** Aim of the task **
What is needed is an exact reproduction of the lines in the records below, starting at the line with "dispensary itself receives 20 to 35" and ending at the line with "and demonstrate them", both included, and nothing else; pictures stay out.

Data extracted from a collection
------------------------------------

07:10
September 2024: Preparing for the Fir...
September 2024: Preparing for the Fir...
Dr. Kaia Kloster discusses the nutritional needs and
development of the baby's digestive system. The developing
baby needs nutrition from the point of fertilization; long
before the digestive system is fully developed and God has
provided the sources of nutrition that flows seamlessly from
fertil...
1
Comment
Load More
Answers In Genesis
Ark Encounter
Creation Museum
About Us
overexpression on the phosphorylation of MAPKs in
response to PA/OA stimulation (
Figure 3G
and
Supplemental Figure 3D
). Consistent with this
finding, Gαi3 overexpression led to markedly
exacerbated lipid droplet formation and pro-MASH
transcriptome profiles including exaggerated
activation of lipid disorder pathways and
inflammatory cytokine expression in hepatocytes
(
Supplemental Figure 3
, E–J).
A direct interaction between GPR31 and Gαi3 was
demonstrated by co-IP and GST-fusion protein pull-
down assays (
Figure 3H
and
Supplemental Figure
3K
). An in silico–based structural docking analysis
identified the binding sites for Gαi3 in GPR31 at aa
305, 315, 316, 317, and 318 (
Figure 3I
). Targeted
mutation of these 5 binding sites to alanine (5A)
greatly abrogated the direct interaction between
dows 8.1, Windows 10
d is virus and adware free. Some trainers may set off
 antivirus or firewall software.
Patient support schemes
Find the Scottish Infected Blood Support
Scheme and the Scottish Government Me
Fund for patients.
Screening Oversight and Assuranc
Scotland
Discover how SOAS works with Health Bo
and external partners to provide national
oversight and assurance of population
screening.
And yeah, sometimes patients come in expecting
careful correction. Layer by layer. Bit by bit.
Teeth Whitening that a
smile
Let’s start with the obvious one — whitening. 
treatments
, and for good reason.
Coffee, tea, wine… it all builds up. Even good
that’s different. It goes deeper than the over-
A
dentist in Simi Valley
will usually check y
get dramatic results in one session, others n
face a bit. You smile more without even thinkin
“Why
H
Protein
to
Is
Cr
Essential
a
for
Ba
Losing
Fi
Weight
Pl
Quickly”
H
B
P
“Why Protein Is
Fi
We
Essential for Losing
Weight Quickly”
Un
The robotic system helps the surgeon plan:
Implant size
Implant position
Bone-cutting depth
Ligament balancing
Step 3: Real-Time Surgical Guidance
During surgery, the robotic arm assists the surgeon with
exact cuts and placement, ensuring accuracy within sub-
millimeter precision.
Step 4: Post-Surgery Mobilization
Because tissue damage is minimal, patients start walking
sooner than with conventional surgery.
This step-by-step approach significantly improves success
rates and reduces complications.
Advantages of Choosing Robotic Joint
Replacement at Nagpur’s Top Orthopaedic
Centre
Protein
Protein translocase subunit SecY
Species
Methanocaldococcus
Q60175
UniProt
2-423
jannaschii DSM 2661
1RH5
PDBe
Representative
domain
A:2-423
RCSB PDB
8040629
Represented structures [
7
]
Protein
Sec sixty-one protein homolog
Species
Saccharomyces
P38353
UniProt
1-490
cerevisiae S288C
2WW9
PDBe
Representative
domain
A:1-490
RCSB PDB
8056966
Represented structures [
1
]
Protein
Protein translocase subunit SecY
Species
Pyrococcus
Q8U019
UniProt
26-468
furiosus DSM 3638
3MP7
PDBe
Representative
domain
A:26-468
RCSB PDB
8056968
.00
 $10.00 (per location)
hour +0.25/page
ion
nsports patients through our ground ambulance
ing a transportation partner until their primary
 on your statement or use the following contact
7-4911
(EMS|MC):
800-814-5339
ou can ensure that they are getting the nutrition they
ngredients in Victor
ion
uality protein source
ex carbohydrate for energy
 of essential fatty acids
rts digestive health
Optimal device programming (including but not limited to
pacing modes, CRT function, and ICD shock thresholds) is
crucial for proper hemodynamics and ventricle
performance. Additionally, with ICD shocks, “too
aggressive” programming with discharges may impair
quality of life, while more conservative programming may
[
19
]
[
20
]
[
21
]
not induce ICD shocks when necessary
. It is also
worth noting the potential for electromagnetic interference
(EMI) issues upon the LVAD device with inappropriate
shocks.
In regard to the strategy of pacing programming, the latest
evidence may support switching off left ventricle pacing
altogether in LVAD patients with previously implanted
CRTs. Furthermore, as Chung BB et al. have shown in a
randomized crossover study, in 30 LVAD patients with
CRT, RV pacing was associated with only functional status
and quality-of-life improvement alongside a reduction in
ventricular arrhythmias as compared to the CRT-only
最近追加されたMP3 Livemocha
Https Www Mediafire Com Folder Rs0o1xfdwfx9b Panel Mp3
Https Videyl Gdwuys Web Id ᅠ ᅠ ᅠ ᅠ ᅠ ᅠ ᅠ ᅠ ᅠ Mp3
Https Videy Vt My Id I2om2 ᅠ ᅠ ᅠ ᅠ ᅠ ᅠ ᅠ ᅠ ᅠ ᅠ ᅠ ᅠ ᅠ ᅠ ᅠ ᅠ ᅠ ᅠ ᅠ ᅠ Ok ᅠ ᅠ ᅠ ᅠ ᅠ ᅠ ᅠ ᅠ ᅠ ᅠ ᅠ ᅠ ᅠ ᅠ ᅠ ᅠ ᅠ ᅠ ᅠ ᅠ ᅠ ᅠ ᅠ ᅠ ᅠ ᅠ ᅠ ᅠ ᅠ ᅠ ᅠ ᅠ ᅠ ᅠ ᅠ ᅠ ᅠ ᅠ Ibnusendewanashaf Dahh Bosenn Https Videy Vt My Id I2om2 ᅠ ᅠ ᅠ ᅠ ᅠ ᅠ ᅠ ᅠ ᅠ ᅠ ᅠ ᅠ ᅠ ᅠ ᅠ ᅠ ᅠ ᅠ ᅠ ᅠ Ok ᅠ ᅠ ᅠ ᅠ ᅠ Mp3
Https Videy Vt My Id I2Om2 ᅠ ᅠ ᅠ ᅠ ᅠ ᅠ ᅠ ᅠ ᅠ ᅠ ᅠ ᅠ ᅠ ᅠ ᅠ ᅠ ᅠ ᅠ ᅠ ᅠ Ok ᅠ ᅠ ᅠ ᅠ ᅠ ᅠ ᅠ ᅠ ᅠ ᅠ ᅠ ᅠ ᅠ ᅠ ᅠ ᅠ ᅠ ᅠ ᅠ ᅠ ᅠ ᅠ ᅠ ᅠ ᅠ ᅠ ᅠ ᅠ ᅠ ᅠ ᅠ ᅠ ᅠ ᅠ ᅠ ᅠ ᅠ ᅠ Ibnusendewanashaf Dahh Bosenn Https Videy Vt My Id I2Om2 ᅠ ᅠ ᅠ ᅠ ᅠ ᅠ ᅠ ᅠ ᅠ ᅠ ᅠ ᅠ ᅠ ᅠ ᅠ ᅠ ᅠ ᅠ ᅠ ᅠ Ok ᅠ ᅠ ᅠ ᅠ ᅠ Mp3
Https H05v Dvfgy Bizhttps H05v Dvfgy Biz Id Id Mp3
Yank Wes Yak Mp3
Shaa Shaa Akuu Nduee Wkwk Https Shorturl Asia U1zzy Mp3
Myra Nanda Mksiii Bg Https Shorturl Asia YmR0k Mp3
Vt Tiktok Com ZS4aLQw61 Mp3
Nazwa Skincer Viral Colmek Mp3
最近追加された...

------------------------------------

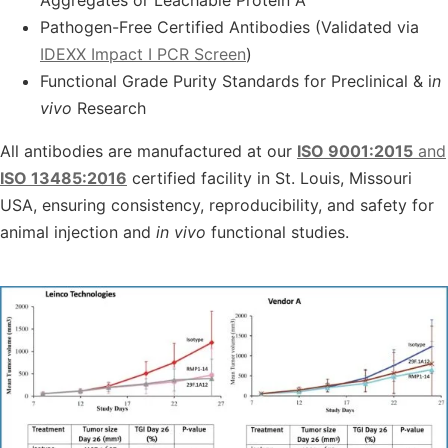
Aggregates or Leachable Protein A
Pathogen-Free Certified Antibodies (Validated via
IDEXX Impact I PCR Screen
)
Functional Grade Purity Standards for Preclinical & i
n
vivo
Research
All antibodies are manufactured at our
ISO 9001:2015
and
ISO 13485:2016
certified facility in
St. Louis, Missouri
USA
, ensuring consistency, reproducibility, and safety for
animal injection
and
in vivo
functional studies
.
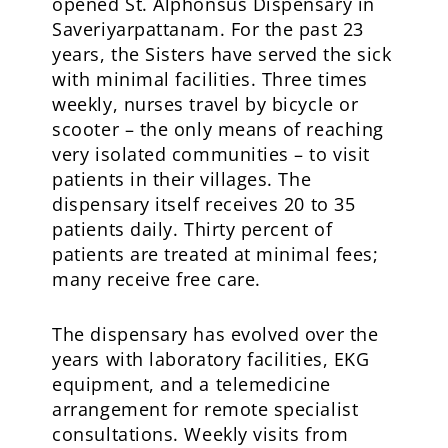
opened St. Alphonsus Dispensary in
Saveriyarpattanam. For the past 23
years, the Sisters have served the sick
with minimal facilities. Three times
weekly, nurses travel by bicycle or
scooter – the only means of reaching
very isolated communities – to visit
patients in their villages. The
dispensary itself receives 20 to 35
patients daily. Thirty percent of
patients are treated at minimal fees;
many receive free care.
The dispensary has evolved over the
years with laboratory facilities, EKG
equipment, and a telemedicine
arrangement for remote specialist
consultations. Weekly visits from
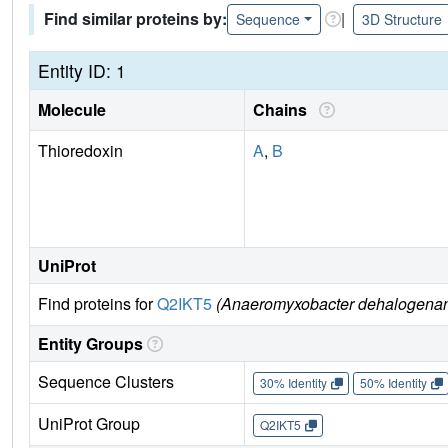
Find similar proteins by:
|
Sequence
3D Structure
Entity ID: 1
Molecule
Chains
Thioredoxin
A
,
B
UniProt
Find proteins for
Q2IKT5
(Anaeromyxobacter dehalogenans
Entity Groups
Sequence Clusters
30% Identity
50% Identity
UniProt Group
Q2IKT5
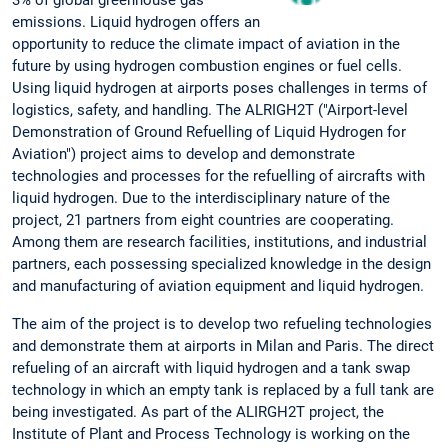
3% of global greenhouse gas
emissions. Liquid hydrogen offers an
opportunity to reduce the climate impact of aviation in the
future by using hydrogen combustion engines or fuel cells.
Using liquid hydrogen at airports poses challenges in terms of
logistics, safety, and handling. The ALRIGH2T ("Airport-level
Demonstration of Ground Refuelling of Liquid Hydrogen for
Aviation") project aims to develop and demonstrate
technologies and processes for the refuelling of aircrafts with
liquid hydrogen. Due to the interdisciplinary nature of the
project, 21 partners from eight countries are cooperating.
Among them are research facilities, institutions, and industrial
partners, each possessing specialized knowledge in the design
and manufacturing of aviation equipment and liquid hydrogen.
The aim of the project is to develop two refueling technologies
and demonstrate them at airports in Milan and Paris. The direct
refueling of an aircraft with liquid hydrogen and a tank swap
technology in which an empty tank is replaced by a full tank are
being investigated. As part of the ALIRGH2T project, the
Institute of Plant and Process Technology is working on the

------------------------------------

** Answer section **
dispensary itself receives 20 to 35
patients daily. Thirty percent of
patients are treated at minimal fees;
many receive free care.
The dispensary has evolved over the
years with laboratory facilities, EKG
equipment, and a telemedicine
arrangement for remote specialist
consultations. Weekly visits from
Find similar proteins by:
|
Sequence
3D Structure
Entity ID: 1
Molecule
Chains
Thioredoxin
A
,
B
UniProt
Find proteins for
Q2IKT5
(Anaeromyxobacter dehalogenans
Entity Groups
Sequence Clusters
30% Identity
50% Identity
UniProt Group
Q2IKT5
3% of global greenhouse gas
emissions. Liquid hydrogen offers an
opportunity to reduce the climate impact of aviation in the
future by using hydrogen combustion engines or fuel cells.
Using liquid hydrogen at airports poses challenges in terms of
logistics, safety, and handling. The ALRIGH2T ("Airport-level
Demonstration of Ground Refuelling of Liquid Hydrogen for
Aviation") project aims to develop and demonstrate
technologies and processes for the refuelling of aircrafts with
liquid hydrogen. Due to the interdisciplinary nature of the
project, 21 partners from eight countries are cooperating.
Among them are research facilities, institutions, and industrial
partners, each possessing specialized knowledge in the design
and manufacturing of aviation equipment and liquid hydrogen.
The aim of the project is to develop two refueling technologies
and demonstrate them at airports in Milan and Paris. The direct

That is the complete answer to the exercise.